- [Transcribed page contents]
____
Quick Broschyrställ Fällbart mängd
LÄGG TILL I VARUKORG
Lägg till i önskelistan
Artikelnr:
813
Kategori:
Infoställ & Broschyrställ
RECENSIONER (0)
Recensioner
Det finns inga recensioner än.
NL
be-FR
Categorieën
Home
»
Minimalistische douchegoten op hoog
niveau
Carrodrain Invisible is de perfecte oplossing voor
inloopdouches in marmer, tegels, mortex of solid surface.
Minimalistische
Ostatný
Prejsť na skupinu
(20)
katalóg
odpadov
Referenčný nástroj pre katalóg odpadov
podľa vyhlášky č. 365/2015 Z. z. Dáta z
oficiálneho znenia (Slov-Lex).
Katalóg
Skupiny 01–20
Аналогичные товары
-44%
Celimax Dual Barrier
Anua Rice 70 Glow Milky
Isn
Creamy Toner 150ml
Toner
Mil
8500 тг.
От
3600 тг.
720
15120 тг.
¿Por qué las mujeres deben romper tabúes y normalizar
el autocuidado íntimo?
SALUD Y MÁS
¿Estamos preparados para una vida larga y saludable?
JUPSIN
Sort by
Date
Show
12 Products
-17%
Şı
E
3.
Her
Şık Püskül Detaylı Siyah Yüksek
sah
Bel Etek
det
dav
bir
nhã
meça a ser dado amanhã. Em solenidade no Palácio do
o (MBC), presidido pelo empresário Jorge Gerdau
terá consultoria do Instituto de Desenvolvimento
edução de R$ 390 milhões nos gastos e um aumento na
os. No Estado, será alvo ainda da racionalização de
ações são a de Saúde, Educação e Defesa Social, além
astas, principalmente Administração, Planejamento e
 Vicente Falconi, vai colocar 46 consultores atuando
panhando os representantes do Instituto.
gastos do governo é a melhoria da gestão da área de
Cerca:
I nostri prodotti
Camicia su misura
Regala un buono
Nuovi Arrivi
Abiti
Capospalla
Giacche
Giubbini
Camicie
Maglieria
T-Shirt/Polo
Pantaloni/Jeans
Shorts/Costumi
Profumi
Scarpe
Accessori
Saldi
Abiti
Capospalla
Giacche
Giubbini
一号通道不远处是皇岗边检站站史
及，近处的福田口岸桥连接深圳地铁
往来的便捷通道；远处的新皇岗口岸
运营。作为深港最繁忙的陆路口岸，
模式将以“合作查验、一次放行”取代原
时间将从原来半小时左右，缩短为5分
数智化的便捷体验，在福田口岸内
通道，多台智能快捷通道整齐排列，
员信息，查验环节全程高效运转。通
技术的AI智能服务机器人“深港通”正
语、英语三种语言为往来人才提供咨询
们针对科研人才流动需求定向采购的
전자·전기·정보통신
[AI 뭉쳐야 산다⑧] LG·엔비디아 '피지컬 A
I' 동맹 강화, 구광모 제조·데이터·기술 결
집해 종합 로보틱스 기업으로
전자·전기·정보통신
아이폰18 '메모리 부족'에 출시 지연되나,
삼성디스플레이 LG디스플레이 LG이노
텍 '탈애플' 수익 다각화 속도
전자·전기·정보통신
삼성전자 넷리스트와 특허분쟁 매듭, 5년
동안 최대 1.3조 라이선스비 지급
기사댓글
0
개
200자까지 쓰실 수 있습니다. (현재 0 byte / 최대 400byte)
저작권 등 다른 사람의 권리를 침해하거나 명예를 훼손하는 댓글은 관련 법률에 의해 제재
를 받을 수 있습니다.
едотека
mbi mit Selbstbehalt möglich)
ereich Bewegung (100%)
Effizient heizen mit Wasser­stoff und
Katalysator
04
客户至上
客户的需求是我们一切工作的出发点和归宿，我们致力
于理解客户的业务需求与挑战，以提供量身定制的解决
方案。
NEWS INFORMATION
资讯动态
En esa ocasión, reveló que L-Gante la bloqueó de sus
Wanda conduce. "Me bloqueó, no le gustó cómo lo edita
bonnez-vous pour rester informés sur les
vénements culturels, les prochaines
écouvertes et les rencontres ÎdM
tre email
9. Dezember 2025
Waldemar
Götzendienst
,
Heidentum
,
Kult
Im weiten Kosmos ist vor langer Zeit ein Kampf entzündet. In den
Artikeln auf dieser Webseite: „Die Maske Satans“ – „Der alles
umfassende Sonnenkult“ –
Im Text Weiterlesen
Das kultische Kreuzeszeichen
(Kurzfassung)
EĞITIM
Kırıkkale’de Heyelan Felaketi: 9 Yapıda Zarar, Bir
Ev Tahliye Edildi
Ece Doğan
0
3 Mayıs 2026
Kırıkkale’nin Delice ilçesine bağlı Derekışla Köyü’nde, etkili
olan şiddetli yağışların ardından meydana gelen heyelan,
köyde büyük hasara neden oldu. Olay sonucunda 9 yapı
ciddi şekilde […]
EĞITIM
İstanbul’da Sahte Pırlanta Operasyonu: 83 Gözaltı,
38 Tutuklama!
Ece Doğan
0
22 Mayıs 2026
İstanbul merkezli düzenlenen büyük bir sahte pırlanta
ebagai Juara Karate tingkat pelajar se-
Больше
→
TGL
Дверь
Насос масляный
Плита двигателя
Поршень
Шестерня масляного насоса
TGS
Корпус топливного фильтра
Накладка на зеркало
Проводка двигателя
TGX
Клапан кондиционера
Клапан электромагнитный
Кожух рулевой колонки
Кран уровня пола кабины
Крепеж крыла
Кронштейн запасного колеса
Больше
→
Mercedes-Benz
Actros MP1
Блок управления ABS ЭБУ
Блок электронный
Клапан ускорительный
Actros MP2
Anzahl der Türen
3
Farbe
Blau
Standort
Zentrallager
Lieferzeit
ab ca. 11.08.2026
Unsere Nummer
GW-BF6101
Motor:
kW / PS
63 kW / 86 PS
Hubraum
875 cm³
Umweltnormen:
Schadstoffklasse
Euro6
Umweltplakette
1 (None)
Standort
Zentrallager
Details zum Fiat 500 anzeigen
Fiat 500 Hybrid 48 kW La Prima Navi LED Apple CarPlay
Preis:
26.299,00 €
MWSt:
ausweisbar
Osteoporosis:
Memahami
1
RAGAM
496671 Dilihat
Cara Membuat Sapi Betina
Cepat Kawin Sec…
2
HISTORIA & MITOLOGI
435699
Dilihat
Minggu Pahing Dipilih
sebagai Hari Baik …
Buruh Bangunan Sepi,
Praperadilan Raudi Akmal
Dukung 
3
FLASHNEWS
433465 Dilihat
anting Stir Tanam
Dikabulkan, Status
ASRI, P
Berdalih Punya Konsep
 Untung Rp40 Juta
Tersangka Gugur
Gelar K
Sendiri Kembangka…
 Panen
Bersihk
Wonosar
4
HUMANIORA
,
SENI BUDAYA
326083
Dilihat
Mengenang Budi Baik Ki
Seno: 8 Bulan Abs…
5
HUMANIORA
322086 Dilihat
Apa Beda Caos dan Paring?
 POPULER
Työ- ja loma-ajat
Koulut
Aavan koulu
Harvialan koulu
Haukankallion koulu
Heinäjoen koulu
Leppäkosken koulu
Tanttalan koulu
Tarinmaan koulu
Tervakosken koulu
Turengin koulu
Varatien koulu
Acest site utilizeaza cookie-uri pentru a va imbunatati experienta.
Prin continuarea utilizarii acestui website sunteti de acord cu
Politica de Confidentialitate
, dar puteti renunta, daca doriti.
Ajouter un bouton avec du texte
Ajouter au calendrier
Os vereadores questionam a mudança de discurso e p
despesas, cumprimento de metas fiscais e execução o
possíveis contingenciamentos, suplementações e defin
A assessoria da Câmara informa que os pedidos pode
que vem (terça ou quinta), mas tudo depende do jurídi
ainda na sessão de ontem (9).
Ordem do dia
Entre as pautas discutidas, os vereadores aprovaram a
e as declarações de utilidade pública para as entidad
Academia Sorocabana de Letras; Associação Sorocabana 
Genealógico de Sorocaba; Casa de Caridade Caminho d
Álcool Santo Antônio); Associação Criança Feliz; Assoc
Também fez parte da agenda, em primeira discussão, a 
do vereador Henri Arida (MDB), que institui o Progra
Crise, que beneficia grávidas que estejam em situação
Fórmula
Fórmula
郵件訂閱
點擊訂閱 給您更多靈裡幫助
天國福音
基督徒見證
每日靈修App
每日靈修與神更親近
____
- [Task description] The answer is the lines above between the line holding "及，近处的福田口岸桥连接深圳地铁" and the line holding "Im weiten Kosmos", inclusive, each written out exactly, and no others.

- [Your solution]
及，近处的福田口岸桥连接深圳地铁
往来的便捷通道；远处的新皇岗口岸
运营。作为深港最繁忙的陆路口岸，
模式将以“合作查验、一次放行”取代原
时间将从原来半小时左右，缩短为5分
数智化的便捷体验，在福田口岸内
通道，多台智能快捷通道整齐排列，
员信息，查验环节全程高效运转。通
技术的AI智能服务机器人“深港通”正
语、英语三种语言为往来人才提供咨询
们针对科研人才流动需求定向采购的
전자·전기·정보통신
[AI 뭉쳐야 산다⑧] LG·엔비디아 '피지컬 A
I' 동맹 강화, 구광모 제조·데이터·기술 결
집해 종합 로보틱스 기업으로
전자·전기·정보통신
아이폰18 '메모리 부족'에 출시 지연되나,
삼성디스플레이 LG디스플레이 LG이노
텍 '탈애플' 수익 다각화 속도
전자·전기·정보통신
삼성전자 넷리스트와 특허분쟁 매듭, 5년
동안 최대 1.3조 라이선스비 지급
기사댓글
0
개
200자까지 쓰실 수 있습니다. (현재 0 byte / 최대 400byte)
저작권 등 다른 사람의 권리를 침해하거나 명예를 훼손하는 댓글은 관련 법률에 의해 제재
를 받을 수 있습니다.
едотека
mbi mit Selbstbehalt möglich)
ereich Bewegung (100%)
Effizient heizen mit Wasser­stoff und
Katalysator
04
客户至上
客户的需求是我们一切工作的出发点和归宿，我们致力
于理解客户的业务需求与挑战，以提供量身定制的解决
方案。
NEWS INFORMATION
资讯动态
En esa ocasión, reveló que L-Gante la bloqueó de sus
Wanda conduce. "Me bloqueó, no le gustó cómo lo edita
bonnez-vous pour rester informés sur les
vénements culturels, les prochaines
écouvertes et les rencontres ÎdM
tre email
9. Dezember 2025
Waldemar
Götzendienst
,
Heidentum
,
Kult
Im weiten Kosmos ist vor langer Zeit ein Kampf entzündet. In den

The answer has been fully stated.